How does the audit record represent a per-route decision?

The per-decision audit record carries the route identifier, the policy version that evaluated the decision, the identity context (user, tenant, role), the data classification outcome, the model and version called, the decision outcome (pass, block, modified), the timestamp, and a cryptographic integrity signature. An auditor pulling a sample record reconstructs the exact policy state at decision time from the policy version field, the exact identity context from the identity field, and the exact decision outcome from the outcome field. Article 12 of the EU AI Act, Fannie Mae LL-2026-04, NIST AI RMF, HIPAA 45 CFR 164.312, and DORA operational resilience all accept the same record shape.

Can per-route policies coexist with global organization-wide policies?

Yes, in a layered evaluation. The inspection layer evaluates the global policy first as a baseline (for example, never transmit social security numbers to any model) and then evaluates the route-specific policy on top (for example, the support route also redacts the customer's order identifier from prompts). A request that fails the global policy is rejected before the route policy fires. A request that passes the global policy continues to the route policy for further evaluation. The audit record carries both the global policy version and the route policy version so the auditor can reconstruct the full evaluation chain.

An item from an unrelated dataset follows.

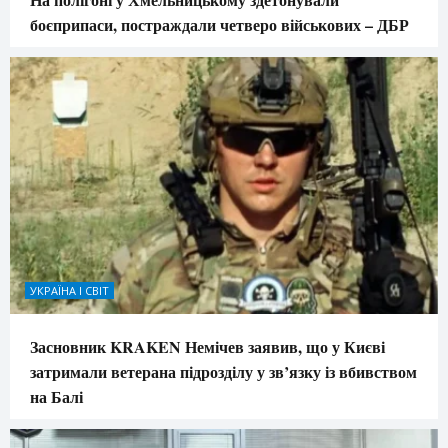
боєприпаси, постраждали четверо військових – ДБР
УКРАЇНА І СВІТ
Засновник KRAKEN Немічев заявив, що у Києві
затримали ветерана підрозділу у зв’язку із вбивством
на Балі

How do operators change per-route policies safely in production?

The policy table is version-controlled. Operators edit policies through a change workflow that produces a new policy version, runs the new version against a shadow traffic sample, and promotes the version to production once the shadow run shows no regression. The inspection layer reloads policies on a signal without dropping in-flight requests, and every audit record after the reload stamps the new version. A bad policy version is rolled back by promoting the previous version, which the inspection layer reloads the same way. The audit trail of the policy version field makes regression analysis trivial: every decision under the bad version is identifiable by the version stamp.